For each line of the listing below that contains the string "space", copy the line.

▶ [Collected material]:

- Opening Delimiter -

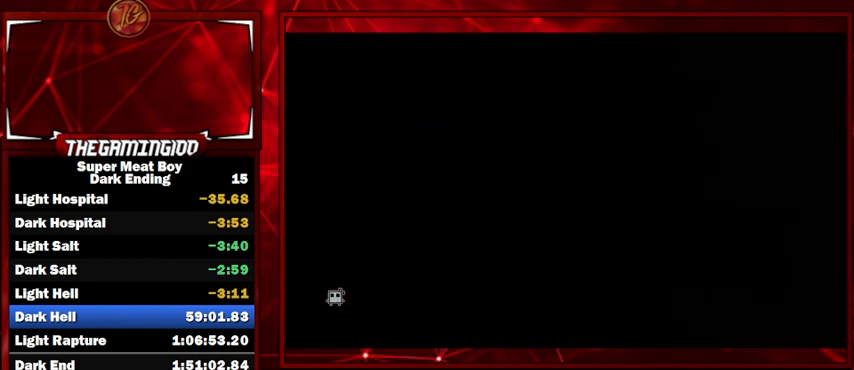
Gameplay with keyboard; each line is a JSON object with the keys held at the frame after it. "events" lists presses ("down") and releases ("up") of "left", "p", "right", "shift" and "space" between this image and that frame as [ms after this image, input, new state], when the widget could be followed in between. No other keys are recorded. Mouse input is not recorded.
{"keys": ["shift"], "events": []}
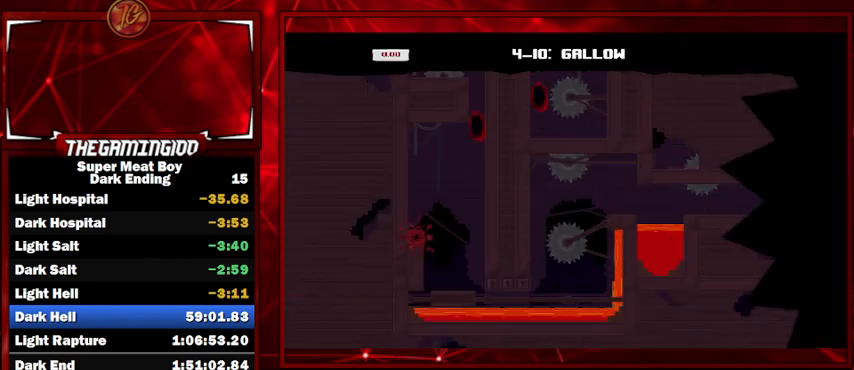
{"keys": ["left", "shift", "space"], "events": [[434, "left", "down"], [467, "space", "down"]]}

- Closing Delimiter -

▶ [Answer for this exercise]:
Gameplay with keyboard; each line is a JSON object with the keys held at the frame after it. "events" lists presses ("down") and releases ("up") of "left", "p", "right", "shift" and "space" between this image and that frame as [ms after this image, input, new state], when the widget could be followed in between. No other keys are recorded. Mouse input is not recorded.
{"keys": ["left", "shift", "space"], "events": [[434, "left", "down"], [467, "space", "down"]]}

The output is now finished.